Townsend is chair of the Institute of Human Virology, where scientists and researchers are leading the fight against HIV/AIDS under the direction of Dr. Robert Gallo. She also serves on the board of the Center for American Progress, the Brady Campaign to Prevent Gun Violence, the Center for International Policy, the YMCA of Greater New York, the Sheppard Pratt Health System, the Robert F. Kennedy Center for Justice and Human Rights, and the John F. Kennedy Library Foundation. In 1983, she founded the Robert F. Kennedy Human Rights Award.

A member of the Council on Foreign Relations and the Inter-American Dialogue, she has been a visiting fellow at the Kennedy School of Government at Harvard and currently is an adjunct professor at Georgetown. She graduated from Harvard and received her law degree from the University of New Mexico.
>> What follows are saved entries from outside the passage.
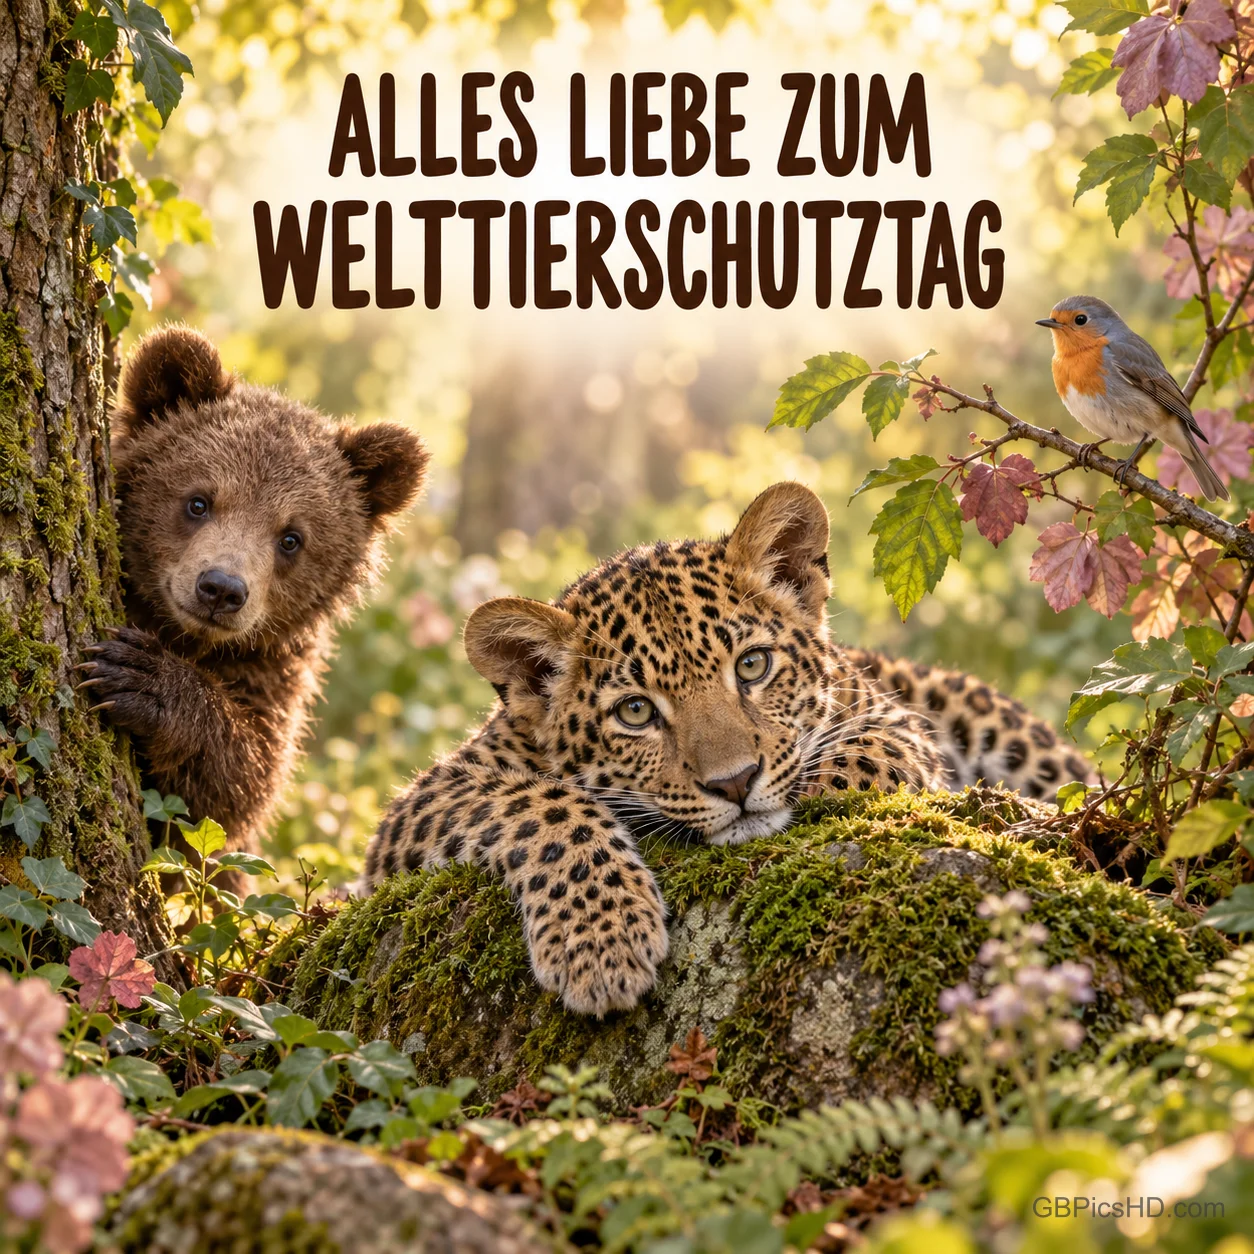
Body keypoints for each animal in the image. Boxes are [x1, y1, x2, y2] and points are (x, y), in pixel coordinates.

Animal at [364, 482, 1093, 1016]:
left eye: (752, 666)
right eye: (635, 712)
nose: (735, 783)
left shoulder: (892, 718)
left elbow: (870, 753)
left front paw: (818, 793)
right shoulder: (416, 813)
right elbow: (537, 803)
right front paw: (600, 945)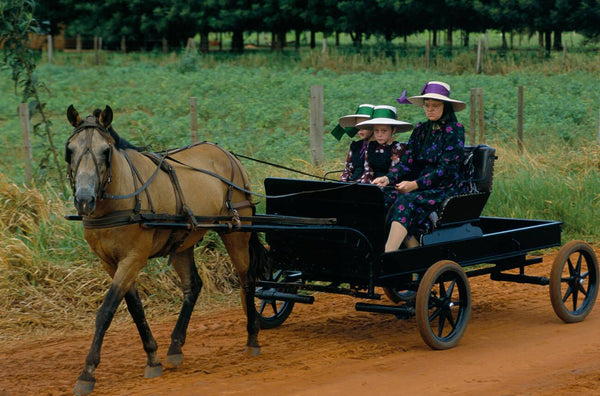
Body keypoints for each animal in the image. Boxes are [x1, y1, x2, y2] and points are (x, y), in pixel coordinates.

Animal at [64, 106, 264, 396]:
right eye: (70, 150)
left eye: (106, 151)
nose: (84, 199)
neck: (120, 197)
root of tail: (227, 154)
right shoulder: (110, 263)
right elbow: (135, 309)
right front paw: (152, 358)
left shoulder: (134, 258)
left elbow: (106, 311)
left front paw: (87, 373)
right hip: (183, 242)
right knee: (193, 286)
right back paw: (175, 347)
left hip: (236, 231)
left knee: (247, 280)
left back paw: (252, 339)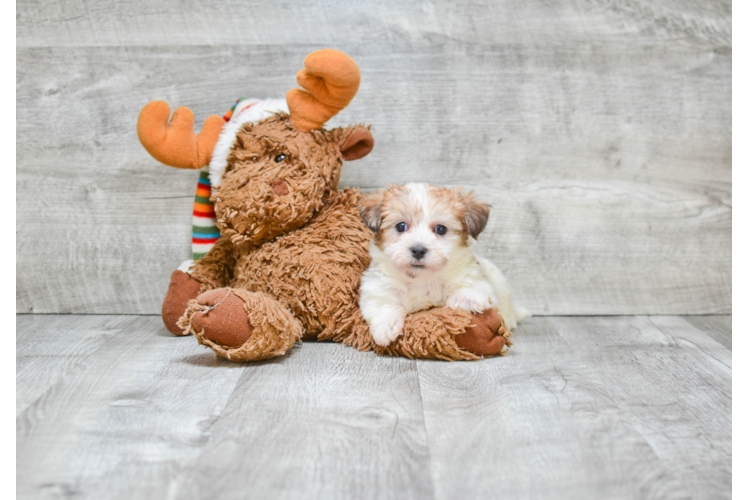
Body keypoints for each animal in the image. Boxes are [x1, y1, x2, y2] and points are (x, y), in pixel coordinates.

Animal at [358, 183, 524, 348]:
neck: (422, 279)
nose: (418, 250)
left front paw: (465, 298)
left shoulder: (474, 277)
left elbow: (475, 289)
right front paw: (386, 326)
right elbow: (381, 305)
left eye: (441, 229)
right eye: (401, 226)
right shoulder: (378, 287)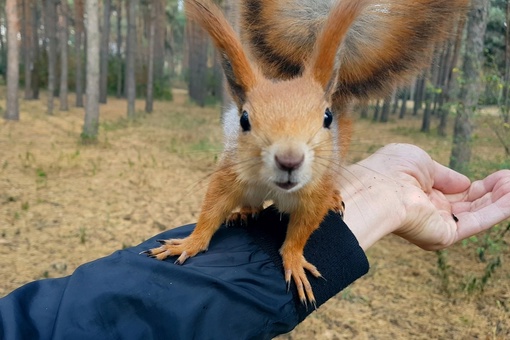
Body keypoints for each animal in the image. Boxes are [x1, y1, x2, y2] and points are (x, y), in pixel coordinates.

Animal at [143, 0, 466, 306]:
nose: (289, 160)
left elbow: (300, 233)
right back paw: (246, 210)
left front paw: (295, 261)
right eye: (244, 120)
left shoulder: (314, 193)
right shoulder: (230, 174)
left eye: (327, 117)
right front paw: (189, 243)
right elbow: (211, 212)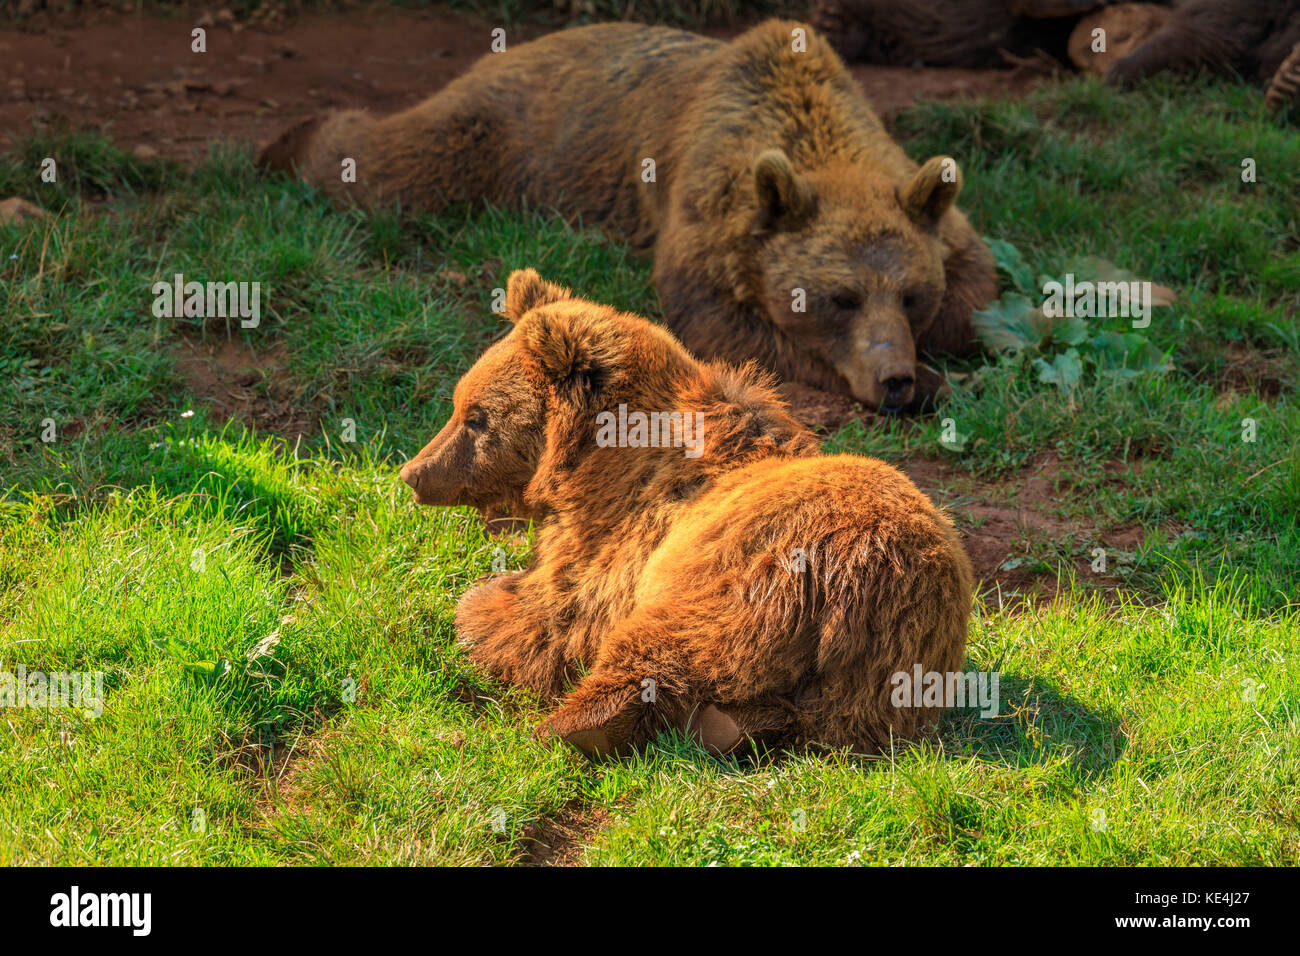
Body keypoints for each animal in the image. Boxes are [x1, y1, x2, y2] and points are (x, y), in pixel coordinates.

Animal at [261, 19, 993, 416]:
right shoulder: (706, 211)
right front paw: (926, 382)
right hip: (506, 131)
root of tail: (516, 47)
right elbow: (722, 323)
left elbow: (976, 293)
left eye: (912, 294)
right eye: (840, 297)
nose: (894, 377)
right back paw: (293, 141)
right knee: (398, 162)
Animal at [397, 270, 977, 764]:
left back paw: (577, 726)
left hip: (751, 568)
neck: (594, 461)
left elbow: (558, 610)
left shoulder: (624, 533)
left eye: (476, 418)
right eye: (460, 405)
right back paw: (732, 728)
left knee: (670, 640)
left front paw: (479, 608)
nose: (414, 472)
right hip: (875, 680)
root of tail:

As lieutenant governor of Maryland, Kathleen oversaw the state's economic development, transportation, public safety, and juvenile justice programs. Earlier, as deputy assistant attorney general of the United States, she helped found the Police Corps, which gives college scholarships to young people who pledge to work as police officers after graduating. She also was the founder and director of the Maryland Student Service Alliance, where she led the fight to make Maryland the first--and still only--state where community service is a high school graduation requirement.

Kathleen lives in Baltimore with her husband, David, a professor at St. John's College in Annapolis. They have four daughters, Meaghan, Maeve, Kate, and Kerry. She is the author of Failing America's Faithful: How Today's Churches Mixed God with Politics and Lost Their Way.